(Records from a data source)
_____
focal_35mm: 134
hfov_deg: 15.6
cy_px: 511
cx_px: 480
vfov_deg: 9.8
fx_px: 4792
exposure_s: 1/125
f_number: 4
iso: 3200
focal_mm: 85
_____
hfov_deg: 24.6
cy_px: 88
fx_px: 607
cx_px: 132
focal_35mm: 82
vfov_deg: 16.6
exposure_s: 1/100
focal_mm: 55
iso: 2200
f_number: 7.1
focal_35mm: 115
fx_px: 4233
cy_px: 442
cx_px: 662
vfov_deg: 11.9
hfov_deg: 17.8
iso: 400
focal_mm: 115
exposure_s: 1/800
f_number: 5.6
_____
* _THE PROBLEM_
All lines above from the one holding "exposure_s: 1/100" to the one holding "f_number: 5.6", inclusive, are to be copied exactly; no other line is wanted.

* _ANSWER SECTION_
exposure_s: 1/100
focal_mm: 55
iso: 2200
f_number: 7.1
focal_35mm: 115
fx_px: 4233
cy_px: 442
cx_px: 662
vfov_deg: 11.9
hfov_deg: 17.8
iso: 400
focal_mm: 115
exposure_s: 1/800
f_number: 5.6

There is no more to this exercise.